Are You Listening?
An essential part of leadership and managing your direct reports is intentional listening. When you listen carefully to your people, you…
- Learn about the person
- Build trust with the person
- Understand more about the content/issue/circumstance
- Position yourself to collaborate and problem solve
- Ask better questions that lead to uncovering the real problem
- Respond instead of react
- Realize you might be wrong
These are just some of the advantages of intentional listening.
Adam Grant, an organizational psychologist, speaks about various types of approaches to communication in his conversation with Dan Harris on The Ten Percent Happier Podcast. Grant describes the preacher, the politician, the prosecutor, and the scientist. He defines the preacher mode as wanting to persuade because we have already found the truth, the politician is campaigning for approval, the prosecutor mode is about proving the other person wrong and the scientist has a curious approach and wants to learn.
Here are the two modes I have entered into as a leader:
- ‘Preaching’: If you fall into this mode, you may find yourself speaking more than listening. This is when we have a certain point that we are determined to make and we want to convince someone or bring them over to think the way we do. Our intention is not actually to listen and learn but rather to sway or change someone’s mind.
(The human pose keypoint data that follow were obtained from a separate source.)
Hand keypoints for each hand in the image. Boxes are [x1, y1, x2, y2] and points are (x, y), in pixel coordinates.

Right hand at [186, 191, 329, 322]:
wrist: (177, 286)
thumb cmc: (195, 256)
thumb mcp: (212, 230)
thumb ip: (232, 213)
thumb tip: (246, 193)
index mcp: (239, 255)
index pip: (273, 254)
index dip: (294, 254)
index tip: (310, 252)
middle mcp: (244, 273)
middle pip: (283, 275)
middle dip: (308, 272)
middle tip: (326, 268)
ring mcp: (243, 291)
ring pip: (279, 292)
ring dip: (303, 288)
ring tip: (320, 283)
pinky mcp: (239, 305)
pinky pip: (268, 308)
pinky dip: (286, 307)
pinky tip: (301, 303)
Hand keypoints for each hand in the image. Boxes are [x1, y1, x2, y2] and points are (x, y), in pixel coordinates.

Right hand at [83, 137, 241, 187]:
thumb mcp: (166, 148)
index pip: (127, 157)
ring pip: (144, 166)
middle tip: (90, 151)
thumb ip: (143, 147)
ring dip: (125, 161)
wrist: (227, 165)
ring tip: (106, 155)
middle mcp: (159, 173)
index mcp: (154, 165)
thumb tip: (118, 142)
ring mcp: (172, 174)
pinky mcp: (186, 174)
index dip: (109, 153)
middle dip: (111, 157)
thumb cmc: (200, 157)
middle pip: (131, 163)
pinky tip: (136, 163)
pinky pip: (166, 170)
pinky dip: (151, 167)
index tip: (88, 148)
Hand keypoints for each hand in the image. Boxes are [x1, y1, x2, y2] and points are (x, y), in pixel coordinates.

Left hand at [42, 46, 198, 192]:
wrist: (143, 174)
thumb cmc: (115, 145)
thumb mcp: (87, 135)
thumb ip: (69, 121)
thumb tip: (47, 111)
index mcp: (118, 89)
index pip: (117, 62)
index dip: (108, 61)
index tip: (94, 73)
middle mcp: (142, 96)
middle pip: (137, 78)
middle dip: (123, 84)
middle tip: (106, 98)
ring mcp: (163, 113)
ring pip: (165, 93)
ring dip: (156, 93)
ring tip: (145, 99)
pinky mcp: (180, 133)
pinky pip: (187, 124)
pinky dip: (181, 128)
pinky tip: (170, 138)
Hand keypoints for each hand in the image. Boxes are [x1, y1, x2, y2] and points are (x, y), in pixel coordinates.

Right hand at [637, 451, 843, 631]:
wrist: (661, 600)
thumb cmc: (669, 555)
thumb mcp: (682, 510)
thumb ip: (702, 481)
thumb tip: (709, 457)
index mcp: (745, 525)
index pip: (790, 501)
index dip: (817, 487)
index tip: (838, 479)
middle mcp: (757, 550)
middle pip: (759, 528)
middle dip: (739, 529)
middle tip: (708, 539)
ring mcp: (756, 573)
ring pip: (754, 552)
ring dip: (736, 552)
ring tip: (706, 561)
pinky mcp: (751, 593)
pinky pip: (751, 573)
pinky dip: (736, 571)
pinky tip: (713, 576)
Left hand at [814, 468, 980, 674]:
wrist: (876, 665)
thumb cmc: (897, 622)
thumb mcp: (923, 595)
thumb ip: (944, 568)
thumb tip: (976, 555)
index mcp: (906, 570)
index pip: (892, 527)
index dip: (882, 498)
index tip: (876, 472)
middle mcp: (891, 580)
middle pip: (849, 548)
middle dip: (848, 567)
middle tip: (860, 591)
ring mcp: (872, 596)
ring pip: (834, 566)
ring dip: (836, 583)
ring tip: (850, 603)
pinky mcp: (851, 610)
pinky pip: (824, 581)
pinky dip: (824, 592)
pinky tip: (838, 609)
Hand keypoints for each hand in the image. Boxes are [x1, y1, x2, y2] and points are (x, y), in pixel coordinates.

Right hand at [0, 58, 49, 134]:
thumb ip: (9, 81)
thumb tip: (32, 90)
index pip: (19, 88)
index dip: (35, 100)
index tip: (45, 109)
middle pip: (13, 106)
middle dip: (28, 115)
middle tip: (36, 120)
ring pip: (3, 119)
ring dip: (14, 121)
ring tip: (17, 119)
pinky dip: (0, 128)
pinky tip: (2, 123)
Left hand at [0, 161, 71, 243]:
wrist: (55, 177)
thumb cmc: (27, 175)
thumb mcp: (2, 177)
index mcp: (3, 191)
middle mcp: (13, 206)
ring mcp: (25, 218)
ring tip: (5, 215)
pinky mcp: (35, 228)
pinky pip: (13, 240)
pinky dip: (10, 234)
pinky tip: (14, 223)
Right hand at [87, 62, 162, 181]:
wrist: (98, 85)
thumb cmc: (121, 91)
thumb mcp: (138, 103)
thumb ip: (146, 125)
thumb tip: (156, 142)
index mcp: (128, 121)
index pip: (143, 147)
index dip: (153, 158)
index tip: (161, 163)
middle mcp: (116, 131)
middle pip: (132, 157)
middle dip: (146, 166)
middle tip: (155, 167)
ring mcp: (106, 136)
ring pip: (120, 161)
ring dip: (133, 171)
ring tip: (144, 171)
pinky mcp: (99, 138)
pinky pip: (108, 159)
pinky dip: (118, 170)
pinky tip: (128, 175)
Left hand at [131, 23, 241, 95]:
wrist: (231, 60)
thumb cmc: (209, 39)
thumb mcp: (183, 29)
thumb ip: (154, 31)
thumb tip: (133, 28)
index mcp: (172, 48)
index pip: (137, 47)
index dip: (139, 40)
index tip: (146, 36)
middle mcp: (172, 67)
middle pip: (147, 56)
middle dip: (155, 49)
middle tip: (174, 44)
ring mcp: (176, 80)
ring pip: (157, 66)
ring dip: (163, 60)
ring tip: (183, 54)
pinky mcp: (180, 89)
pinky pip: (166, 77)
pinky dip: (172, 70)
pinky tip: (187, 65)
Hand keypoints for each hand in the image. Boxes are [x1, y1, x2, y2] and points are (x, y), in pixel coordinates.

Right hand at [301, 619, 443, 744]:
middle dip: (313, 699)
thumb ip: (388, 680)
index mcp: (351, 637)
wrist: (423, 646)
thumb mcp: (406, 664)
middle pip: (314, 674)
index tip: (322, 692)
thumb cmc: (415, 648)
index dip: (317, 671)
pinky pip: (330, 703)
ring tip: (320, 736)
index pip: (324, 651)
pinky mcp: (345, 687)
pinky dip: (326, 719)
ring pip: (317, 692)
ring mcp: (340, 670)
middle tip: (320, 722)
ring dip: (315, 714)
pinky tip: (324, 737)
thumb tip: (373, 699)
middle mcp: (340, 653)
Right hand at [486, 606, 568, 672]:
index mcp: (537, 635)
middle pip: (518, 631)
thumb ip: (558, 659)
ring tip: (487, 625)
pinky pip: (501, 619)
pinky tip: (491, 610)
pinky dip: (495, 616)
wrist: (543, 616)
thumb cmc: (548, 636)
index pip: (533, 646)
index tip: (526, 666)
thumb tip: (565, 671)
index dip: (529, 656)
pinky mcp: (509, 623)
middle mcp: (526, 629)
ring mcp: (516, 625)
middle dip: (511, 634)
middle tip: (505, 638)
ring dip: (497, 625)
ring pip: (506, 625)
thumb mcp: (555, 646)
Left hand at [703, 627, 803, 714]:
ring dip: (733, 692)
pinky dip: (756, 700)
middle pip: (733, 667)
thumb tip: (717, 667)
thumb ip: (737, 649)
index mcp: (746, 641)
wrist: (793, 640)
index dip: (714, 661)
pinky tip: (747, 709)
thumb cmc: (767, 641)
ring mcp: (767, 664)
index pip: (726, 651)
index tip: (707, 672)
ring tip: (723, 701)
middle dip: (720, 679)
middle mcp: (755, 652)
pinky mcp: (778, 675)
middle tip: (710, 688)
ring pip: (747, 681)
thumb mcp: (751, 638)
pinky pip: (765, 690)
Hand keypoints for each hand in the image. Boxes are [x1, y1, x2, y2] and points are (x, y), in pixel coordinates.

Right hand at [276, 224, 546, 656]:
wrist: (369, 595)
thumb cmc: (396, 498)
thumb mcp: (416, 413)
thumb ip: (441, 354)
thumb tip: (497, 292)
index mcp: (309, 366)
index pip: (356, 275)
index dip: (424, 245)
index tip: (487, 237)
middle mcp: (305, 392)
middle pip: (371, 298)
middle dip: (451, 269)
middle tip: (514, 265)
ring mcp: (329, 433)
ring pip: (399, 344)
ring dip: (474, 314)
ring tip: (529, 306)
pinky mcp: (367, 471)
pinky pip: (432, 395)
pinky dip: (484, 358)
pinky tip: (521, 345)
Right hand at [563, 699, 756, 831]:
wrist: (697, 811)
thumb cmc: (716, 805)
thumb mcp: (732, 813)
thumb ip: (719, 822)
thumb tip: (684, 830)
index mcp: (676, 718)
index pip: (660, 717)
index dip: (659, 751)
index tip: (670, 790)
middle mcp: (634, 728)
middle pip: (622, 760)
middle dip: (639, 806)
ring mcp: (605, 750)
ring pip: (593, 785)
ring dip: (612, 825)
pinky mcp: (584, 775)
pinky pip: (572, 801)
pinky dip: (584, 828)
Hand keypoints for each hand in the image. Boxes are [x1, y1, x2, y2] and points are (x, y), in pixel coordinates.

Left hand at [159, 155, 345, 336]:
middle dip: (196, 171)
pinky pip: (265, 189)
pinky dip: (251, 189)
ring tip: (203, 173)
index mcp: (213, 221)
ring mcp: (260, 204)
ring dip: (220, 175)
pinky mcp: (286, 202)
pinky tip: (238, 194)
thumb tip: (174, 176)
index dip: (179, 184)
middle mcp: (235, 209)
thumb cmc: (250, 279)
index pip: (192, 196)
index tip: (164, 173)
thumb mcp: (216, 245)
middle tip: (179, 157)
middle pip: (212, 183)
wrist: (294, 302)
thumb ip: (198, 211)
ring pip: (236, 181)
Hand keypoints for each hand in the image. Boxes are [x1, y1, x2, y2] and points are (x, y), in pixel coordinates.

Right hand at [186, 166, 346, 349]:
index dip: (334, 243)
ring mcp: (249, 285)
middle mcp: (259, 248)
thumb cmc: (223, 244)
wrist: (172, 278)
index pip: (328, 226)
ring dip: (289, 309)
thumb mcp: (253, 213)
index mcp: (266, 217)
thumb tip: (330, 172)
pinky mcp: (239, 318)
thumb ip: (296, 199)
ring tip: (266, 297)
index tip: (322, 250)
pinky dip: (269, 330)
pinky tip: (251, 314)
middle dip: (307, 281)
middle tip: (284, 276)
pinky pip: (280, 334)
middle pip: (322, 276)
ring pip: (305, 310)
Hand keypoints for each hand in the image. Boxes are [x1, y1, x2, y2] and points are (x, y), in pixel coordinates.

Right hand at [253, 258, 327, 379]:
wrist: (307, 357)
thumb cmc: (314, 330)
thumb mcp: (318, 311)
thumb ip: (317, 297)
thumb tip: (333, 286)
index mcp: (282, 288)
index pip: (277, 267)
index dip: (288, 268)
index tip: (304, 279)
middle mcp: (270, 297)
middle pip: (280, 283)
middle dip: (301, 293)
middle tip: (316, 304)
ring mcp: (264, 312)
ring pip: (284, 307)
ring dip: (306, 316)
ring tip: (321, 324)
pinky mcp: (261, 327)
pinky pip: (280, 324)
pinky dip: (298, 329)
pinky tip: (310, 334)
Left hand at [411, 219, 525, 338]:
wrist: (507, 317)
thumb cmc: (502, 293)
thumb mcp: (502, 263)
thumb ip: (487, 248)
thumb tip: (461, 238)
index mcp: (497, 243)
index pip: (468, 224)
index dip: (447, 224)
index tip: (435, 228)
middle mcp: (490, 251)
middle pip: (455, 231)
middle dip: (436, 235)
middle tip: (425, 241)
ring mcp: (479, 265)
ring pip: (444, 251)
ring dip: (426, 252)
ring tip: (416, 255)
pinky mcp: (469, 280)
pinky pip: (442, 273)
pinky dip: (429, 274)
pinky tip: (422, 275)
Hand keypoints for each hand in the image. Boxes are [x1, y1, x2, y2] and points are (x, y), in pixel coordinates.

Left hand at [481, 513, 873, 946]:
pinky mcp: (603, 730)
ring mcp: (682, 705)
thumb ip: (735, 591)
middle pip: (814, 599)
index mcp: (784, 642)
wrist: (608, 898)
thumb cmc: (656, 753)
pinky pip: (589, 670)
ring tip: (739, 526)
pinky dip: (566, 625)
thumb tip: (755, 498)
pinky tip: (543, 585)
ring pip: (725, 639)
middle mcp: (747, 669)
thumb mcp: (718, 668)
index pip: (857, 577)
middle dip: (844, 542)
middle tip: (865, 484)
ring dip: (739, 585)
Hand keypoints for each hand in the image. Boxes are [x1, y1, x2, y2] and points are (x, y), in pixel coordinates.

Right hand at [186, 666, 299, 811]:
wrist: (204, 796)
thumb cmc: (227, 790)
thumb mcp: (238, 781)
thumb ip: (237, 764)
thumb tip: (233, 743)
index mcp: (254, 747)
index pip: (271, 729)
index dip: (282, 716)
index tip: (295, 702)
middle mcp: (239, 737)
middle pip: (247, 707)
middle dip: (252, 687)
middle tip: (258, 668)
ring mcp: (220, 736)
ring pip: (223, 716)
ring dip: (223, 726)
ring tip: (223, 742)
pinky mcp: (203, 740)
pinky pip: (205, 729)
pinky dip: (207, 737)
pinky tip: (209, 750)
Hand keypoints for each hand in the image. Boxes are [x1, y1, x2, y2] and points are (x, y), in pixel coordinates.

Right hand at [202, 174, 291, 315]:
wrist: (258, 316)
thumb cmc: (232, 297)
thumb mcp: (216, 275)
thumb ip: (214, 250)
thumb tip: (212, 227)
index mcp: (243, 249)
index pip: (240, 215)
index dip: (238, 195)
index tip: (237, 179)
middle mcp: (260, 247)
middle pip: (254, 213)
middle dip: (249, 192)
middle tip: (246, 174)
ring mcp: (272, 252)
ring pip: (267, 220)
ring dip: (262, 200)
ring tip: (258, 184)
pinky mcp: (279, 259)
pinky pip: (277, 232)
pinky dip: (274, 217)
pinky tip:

- ‘The Fixer’: If you immediately launch into problem-solving, you may be in ‘fixing’ mode. It’s hard to listen to the problem when your mind is focused on the solution. This may seem more time efficient but ultimately, you put forward your agenda rather than listening.
It is often our instinct as leaders to jump into the preaching and fixing modes. We may feel pressed for time and pressured to move on to the next issue, especially as we navigate all the issues of this pandemic. Intentional listening is time well spent.
Be curious. Be humble. Create an intention of wanting to learn and understand. When you listen deeply and intentionally, the impacts are boundless.